What I’ve been up to recently is a whole lot of things but also not many things. As you may be able to tell, this blog post might be a little unorganised and perhaps even a little incoherent because it’s so different from the usual content I put out.
I’ve been getting back into the habit of reading. I used to love reading a lot when I was younger, of school/college-going age. Somehow along the way, around the time I started really looking into my career trajectory back in 2013-ish, I lost the inspiration to pick up a book. Today, seeing that I work in a publishing firm, both kids are finally sleeping well through the night and not getting seriously sick so often, I’ve managed to get some of my energy back from 7-hour-sleep nights.
Some books I’ve read include (a mix of books borrowed and bought) People We Meet on Vacation by Emily Henry (not really my type of romance novels), The Things You Can See Only When You Slow Down by Haemin Sunim (good for a restart) and more recently, Annabelle Thong by Imran Hashim (brought me back to my France days). I’m currently in the middle of a few titles: Bet on Yourself by Ann Hiatt, Paris by Starlight by Robert Dinsdale and Good Vibes Good Life by Vex King (recommend this). I’ve got a few others that I bought on impulse at Kinokuniya and Book Depository a couple of months back but have yet to get started on. Very tempted to read The Maid by Nita Prose too! Have I mentioned how amazing Libby is? Through it, I’ve even managed to borrow some books with narration and automatic page-turning for the kids!
In between despair, hopelessness, anxiety and optimism, I’ve been able to do some thinking and taking some actions as well. We all only have one life—this life—and if we don’t want it to suck, we better do something about it. What’s the worst that can happen anyhow? Also, what’s the best that can come out of it?
I told myself that this year, I’m going to start living in the present much more. It is going OK so far. I still catch myself thinking thoughts that go all over the place from time to time, but nothing a little mindfulness and chocolate fudge can’t solve. What I do find myself being successful at is being 100% present when I’m with the kids, so I guess I’m doing fine.
Covid has been such a Debbie Downer, especially more so recently. I’m getting quite sick of it but at some point, enough people would have gotten it so that no one’s left to get it again. Or at least it wouldn’t be a thing anymore. Right?

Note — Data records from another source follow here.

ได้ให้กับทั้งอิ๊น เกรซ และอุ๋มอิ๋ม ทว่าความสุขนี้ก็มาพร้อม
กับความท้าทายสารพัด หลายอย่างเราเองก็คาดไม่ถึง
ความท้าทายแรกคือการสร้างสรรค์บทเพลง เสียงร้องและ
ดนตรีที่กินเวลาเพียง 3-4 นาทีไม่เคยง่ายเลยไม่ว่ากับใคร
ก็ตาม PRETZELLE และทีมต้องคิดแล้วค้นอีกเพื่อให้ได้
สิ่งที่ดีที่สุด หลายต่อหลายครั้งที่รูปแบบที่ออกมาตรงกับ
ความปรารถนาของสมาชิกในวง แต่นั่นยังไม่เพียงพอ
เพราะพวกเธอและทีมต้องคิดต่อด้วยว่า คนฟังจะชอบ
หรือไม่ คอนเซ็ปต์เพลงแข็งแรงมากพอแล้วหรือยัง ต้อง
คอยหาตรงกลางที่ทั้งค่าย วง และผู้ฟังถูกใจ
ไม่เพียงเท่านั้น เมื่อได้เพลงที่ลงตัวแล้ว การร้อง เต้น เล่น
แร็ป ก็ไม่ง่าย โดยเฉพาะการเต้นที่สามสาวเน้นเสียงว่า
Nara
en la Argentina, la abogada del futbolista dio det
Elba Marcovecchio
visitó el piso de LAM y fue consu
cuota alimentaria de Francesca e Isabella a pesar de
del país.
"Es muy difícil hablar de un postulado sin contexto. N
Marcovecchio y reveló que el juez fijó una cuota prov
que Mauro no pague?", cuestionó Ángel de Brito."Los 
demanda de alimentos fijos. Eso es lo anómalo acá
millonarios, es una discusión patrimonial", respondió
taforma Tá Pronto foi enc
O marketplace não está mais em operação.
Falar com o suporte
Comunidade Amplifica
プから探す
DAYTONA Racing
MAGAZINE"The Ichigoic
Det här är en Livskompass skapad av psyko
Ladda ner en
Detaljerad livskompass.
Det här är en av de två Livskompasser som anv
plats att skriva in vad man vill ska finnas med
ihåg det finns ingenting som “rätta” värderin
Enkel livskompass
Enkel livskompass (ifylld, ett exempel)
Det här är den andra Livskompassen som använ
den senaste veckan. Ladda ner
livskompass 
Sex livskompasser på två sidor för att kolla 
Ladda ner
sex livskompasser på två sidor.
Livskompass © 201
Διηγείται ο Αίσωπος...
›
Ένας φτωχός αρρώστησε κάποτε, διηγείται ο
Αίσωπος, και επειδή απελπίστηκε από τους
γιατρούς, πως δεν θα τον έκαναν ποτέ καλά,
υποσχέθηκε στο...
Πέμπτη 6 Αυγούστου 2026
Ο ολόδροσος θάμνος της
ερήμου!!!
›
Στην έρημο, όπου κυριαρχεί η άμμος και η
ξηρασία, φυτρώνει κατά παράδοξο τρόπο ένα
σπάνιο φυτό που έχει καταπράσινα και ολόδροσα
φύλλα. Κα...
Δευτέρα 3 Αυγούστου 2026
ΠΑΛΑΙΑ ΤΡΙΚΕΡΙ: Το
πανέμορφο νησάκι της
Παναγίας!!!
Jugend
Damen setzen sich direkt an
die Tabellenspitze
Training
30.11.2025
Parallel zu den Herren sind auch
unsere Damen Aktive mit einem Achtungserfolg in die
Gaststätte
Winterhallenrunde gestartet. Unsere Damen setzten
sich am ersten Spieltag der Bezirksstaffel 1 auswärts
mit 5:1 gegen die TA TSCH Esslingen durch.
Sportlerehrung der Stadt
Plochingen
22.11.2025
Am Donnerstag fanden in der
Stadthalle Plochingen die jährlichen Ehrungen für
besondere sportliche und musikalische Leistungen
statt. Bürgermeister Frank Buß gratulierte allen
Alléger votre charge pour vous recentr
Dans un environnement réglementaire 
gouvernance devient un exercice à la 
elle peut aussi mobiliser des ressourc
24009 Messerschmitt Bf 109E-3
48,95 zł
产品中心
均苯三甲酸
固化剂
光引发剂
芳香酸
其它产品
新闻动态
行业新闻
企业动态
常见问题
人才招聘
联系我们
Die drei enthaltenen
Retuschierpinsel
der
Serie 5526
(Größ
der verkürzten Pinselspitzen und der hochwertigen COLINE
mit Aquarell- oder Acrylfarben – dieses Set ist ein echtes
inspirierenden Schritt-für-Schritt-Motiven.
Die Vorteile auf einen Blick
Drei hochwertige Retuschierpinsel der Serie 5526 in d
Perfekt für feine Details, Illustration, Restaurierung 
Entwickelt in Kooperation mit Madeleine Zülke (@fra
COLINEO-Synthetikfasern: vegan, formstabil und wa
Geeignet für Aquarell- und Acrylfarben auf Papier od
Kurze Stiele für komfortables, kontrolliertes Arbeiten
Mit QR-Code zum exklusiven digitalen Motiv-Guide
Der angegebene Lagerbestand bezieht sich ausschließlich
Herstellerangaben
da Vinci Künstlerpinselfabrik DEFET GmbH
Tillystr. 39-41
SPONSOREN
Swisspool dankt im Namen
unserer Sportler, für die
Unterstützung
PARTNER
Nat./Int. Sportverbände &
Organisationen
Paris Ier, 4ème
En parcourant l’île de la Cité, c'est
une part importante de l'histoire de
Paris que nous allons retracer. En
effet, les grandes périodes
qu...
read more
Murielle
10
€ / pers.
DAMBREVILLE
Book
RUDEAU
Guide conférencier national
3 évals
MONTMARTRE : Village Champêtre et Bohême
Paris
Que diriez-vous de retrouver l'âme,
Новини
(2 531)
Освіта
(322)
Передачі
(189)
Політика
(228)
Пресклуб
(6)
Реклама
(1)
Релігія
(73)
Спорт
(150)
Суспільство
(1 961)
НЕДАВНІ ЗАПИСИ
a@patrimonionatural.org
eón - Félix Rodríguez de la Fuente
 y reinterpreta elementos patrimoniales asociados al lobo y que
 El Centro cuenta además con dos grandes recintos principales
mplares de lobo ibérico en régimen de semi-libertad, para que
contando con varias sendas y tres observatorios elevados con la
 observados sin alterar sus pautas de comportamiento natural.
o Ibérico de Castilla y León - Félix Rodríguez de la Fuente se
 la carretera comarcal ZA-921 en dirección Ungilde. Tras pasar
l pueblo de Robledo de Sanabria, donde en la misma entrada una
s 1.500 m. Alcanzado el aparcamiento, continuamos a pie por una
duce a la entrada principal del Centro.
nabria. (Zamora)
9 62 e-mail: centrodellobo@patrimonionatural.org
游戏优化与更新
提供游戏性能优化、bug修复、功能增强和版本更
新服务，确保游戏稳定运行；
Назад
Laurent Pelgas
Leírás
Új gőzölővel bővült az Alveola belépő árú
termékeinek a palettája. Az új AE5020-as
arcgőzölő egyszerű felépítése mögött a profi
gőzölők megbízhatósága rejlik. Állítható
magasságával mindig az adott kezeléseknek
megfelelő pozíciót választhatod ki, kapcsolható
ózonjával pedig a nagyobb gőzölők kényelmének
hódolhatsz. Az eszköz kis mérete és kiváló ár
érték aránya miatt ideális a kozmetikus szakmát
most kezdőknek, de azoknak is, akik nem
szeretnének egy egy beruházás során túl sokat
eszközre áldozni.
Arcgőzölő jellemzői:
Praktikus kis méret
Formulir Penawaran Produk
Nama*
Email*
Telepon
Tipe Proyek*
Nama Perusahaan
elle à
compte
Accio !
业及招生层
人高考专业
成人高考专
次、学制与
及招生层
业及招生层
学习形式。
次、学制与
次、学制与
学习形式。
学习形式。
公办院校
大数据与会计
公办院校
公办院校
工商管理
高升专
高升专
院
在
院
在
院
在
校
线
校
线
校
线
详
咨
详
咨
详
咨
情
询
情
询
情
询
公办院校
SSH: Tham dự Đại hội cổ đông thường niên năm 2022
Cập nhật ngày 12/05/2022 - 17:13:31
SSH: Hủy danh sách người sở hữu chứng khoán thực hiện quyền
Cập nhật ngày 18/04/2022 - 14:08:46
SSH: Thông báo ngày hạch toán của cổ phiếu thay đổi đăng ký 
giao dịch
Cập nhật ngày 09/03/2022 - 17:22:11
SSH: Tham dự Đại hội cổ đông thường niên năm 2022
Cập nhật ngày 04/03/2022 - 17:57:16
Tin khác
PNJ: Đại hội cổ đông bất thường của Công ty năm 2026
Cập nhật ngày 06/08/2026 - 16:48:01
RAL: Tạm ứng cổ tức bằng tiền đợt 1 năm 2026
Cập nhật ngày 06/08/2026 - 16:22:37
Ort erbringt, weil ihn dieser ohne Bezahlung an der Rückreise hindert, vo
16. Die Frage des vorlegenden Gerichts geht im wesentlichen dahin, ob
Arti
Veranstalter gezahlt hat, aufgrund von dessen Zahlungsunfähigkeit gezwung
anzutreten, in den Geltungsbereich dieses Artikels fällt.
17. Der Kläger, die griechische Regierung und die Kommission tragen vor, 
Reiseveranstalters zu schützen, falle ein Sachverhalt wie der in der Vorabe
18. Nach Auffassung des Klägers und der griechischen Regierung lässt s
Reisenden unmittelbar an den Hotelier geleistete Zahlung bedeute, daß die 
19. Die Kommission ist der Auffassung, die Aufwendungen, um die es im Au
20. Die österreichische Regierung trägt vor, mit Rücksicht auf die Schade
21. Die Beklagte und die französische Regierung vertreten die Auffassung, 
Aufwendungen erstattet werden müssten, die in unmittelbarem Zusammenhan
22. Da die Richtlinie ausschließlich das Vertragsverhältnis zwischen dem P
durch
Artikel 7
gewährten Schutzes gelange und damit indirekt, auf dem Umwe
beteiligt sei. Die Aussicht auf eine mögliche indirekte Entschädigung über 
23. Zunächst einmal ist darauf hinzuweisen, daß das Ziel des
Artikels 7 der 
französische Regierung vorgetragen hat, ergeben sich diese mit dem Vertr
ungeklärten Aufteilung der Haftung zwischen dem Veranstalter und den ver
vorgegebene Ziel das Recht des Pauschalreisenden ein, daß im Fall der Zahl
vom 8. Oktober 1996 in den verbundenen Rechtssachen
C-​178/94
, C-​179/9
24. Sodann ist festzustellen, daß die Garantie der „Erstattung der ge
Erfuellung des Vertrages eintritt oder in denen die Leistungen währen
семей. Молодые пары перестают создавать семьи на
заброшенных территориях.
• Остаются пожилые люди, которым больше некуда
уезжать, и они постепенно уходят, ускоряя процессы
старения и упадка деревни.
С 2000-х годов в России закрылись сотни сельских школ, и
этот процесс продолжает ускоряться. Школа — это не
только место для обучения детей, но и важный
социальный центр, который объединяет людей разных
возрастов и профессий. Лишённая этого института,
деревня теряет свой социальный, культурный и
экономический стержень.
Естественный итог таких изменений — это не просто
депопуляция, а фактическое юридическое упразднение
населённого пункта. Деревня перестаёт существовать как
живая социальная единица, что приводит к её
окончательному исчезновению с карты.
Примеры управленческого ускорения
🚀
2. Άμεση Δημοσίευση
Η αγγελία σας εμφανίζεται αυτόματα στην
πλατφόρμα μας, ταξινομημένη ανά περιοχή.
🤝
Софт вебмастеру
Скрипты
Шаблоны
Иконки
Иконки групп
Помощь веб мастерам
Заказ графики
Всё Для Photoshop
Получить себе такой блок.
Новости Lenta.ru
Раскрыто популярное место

I haven’t met up with many friends since Kai came along (and Covid too, obviously), and I might have forgotten how to be social. Do we say hi before making eye contact? Do we hug anymore? Is waving a thing? How do I style my hair and what do I do with the crazy amount of post-partum baby hair regrowth sprouting all over the frame of my hairline?
I’ve decided to no longer focus so much on the struggles/challenges of motherhood, but instead on the brighter things in my life. I’m a firm believer of the Law of Attraction and the whole thing about vibes, and that if you want better things in your life, you need to first change your vibes to reflect that. It hasn’t been an easy journey but I’m glad for the books that are helping and friends who also believe in this with me. In any case, my shoulders feel so much lighter when I just let things go and breathe out all my worries away into the wind.
I’m hoping to find more time to indulge in blogging stuff, like unboxing videos, style tips and the likes. The fact that I’m even blogging now tells you I’m enjoying some quiet me-time and am feeling good enough to be writing (which hasn’t happened often, to be honest). So I’m gonna go and hopefully catch up on The Marvelous Mrs Maisel Season 4.